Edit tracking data
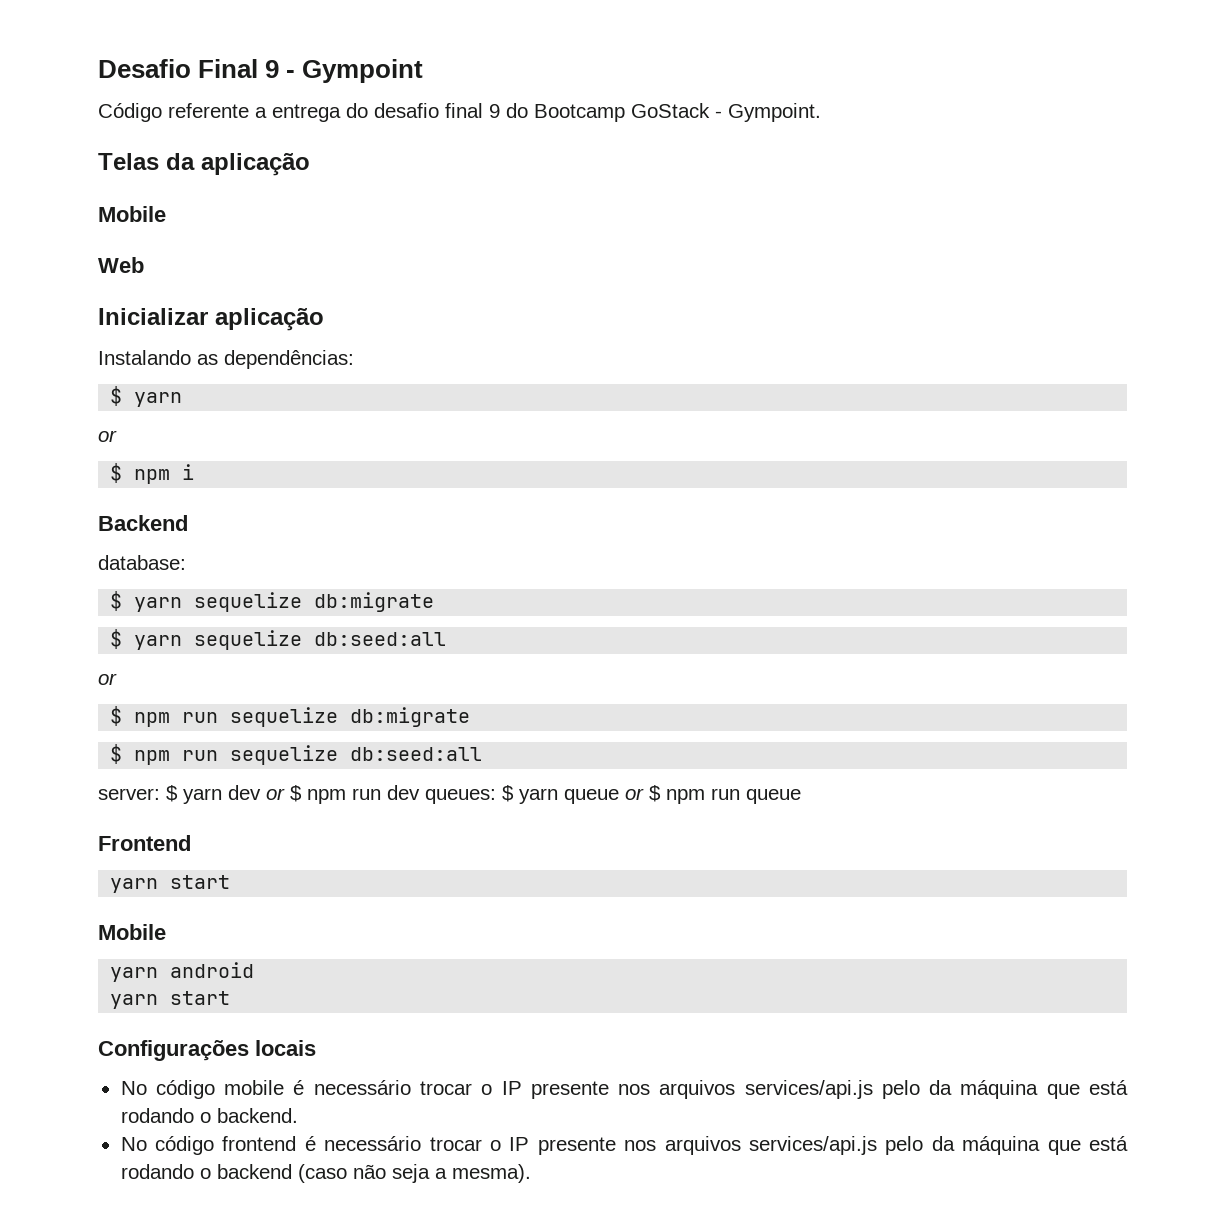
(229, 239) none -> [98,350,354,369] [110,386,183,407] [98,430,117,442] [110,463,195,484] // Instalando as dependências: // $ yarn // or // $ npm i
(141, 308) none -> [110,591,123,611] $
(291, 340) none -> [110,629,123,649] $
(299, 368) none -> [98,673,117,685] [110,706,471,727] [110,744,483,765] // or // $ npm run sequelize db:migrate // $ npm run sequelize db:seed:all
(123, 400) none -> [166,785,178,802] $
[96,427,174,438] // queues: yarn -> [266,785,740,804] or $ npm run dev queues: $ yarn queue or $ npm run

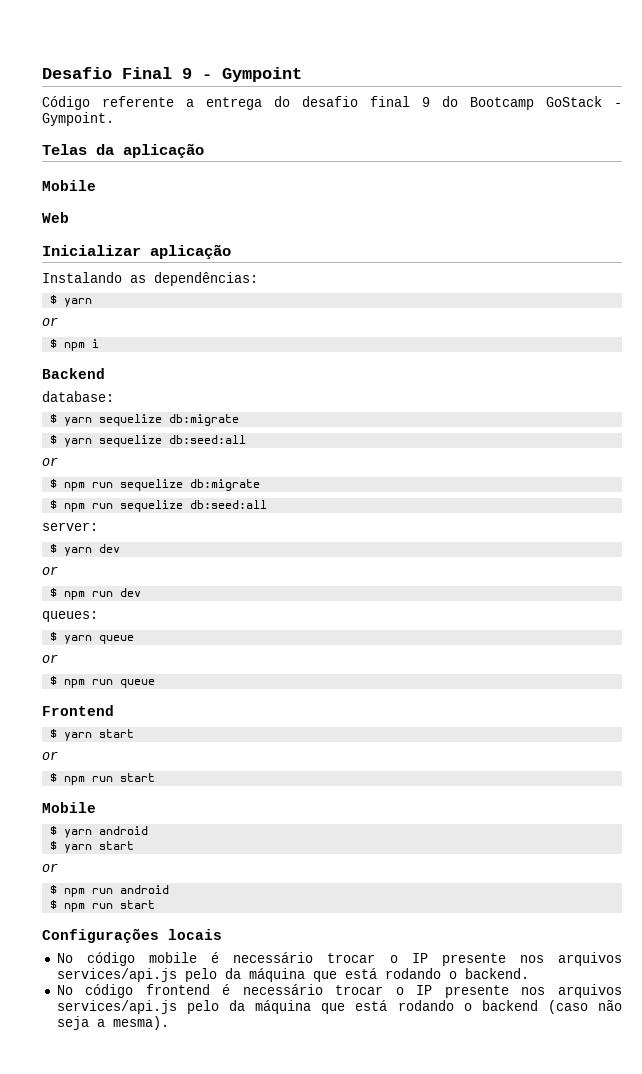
(160, 794) none -> (98, 526) //
[266,788,285,800] or -> [42,566,58,575] // or //
(420, 792) none -> (142, 592) //
(496, 796) none -> (98, 616) //
[625,788,644,800] or -> [42,654,58,663] // or //
[110,875,231,893] [98,924,166,940] yarn start // Mobile // -> [50,729,135,741] [42,751,58,760] [50,773,156,785] [42,802,96,813] [50,826,58,835] $ yarn start // or // $ npm run start // Mobile // $
[110,991,231,1009] yarn start -> [50,841,135,853] [42,863,58,872] [50,885,170,897] [50,900,156,912] $ yarn start // or // $ npm run android // $ npm run start

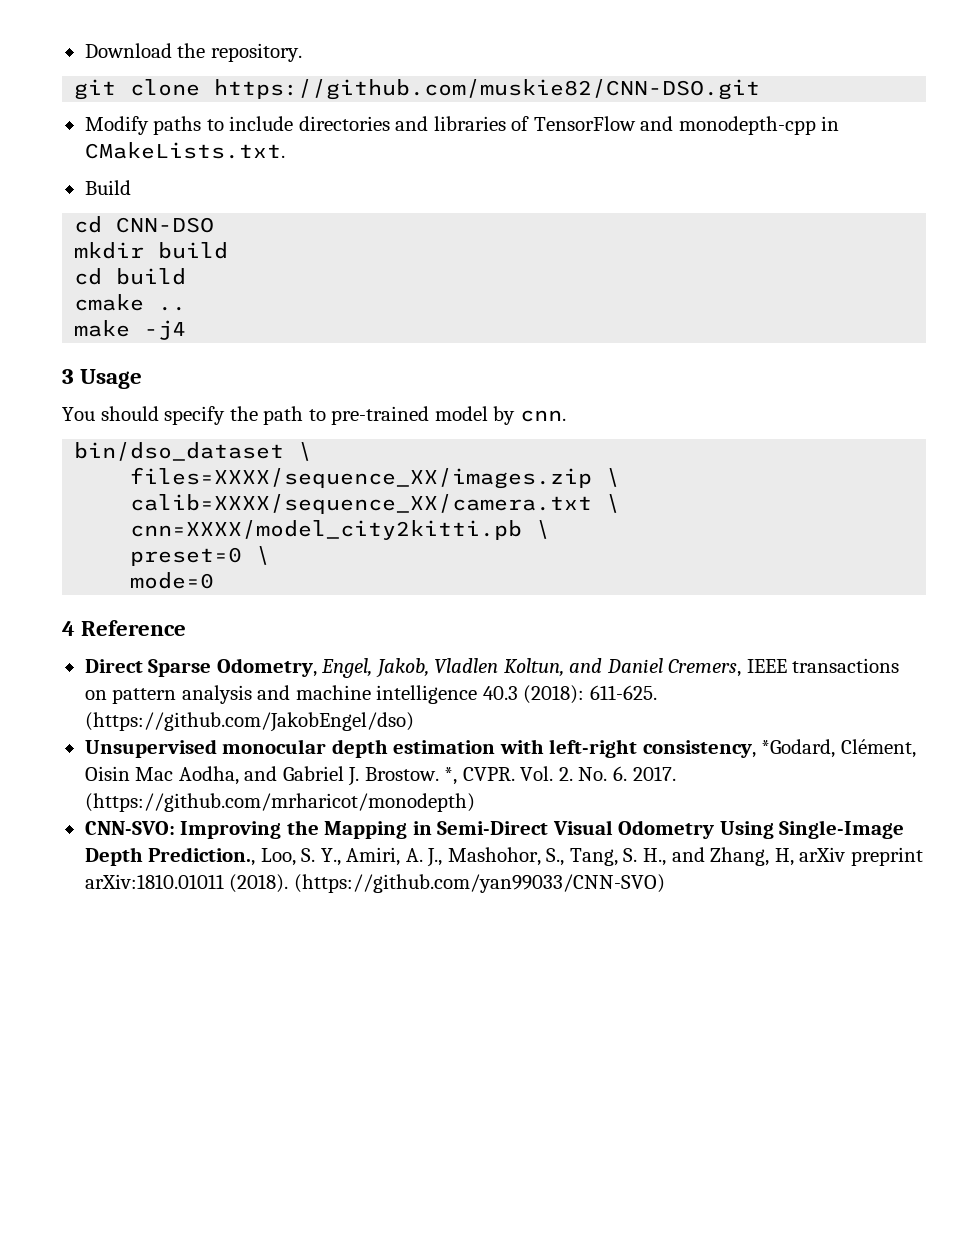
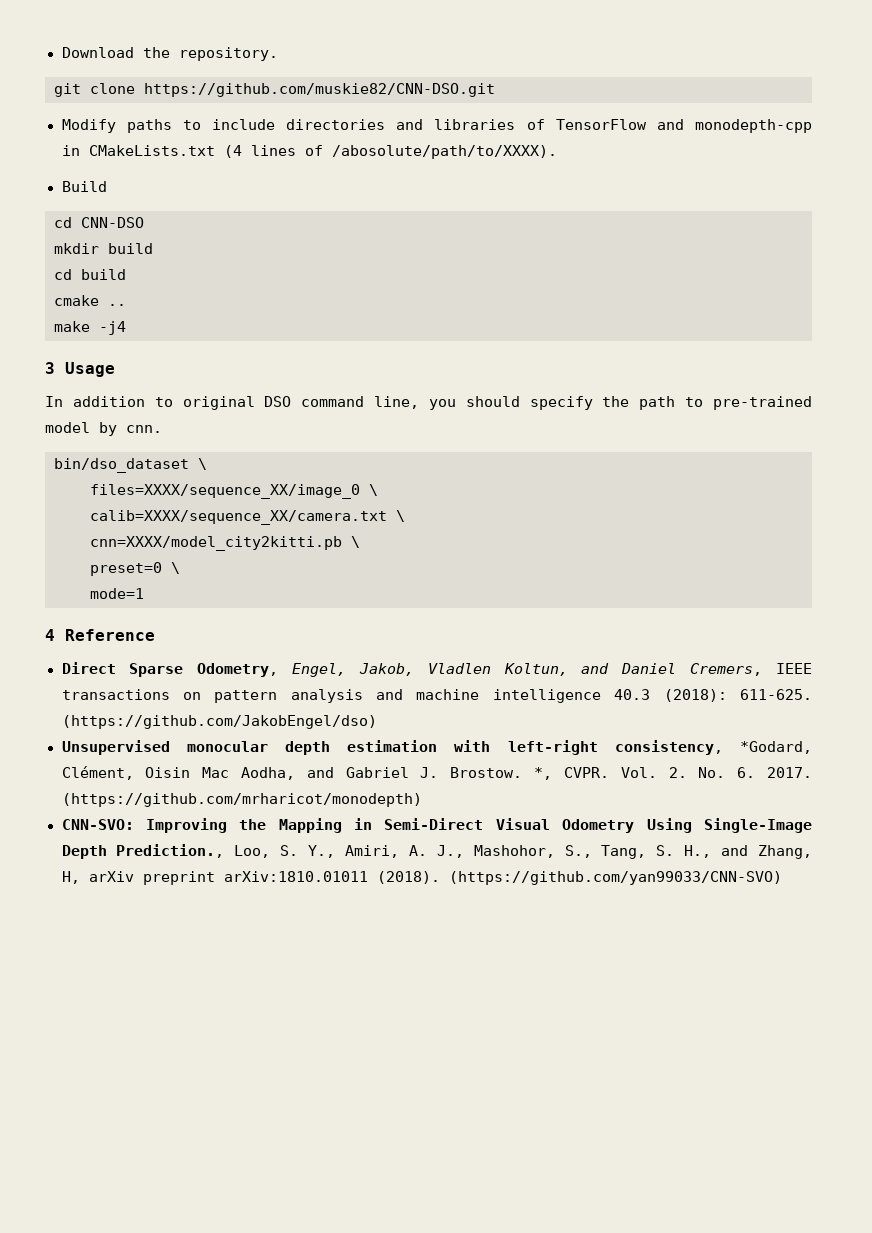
[84,142,285,159] CMakeLists.txt. -> [88,145,557,159] CMakeLists.txt (4 lines of /abosolute/path/to/XXXX).
[62,407,95,421] You -> [45,396,456,410] In addition to original DSO command line, you
[130,467,593,489] files=XXXX/sequence_XX/images.zip -> [90,484,360,499] files=XXXX/sequence_XX/image_0
[130,572,215,589] mode=0 -> [90,588,144,599] mode=1

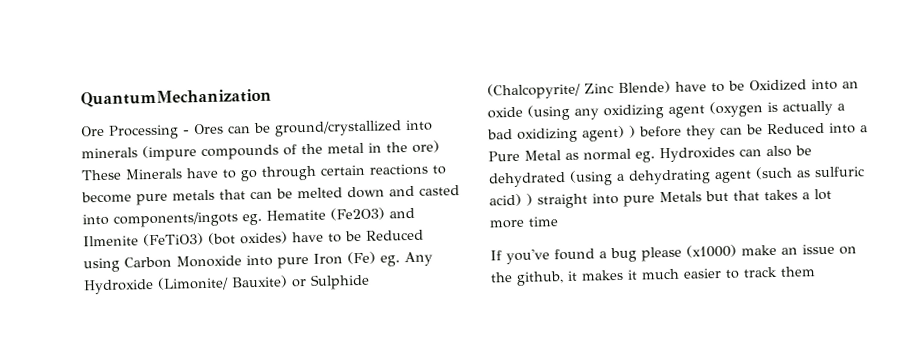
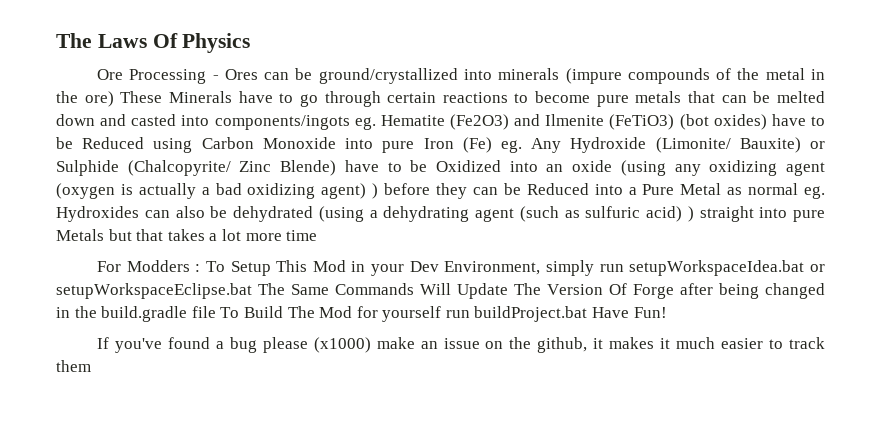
[80,88,272,108] QuantumMechanization -> [56,33,251,53] The Laws Of Physics
(559, 221) none -> [96,260,825,276] [56,283,825,299] [56,306,667,322] // For Modders : To Setup This Mod in your Dev Environment, simply run setupWorkspaceIdea.bat or setupWorkspaceEclipse.bat The Same Commands Will Update The Version Of Forge after being changed in the build.gradle file To Build The Mod for yourself run buildProject.bat Have Fun!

→ Requirement: Going by the data above, give back only the lines from the one containing "[62,407,95,421] You ->" through the one containing "[80,88,272,108] QuantumMechanization ->", exactly as they stand, both ends included and no images.

→ Task solution:
[62,407,95,421] You -> [45,396,456,410] In addition to original DSO command line, you
[130,467,593,489] files=XXXX/sequence_XX/images.zip -> [90,484,360,499] files=XXXX/sequence_XX/image_0
[130,572,215,589] mode=0 -> [90,588,144,599] mode=1

[80,88,272,108] QuantumMechanization -> [56,33,251,53] The Laws Of Physics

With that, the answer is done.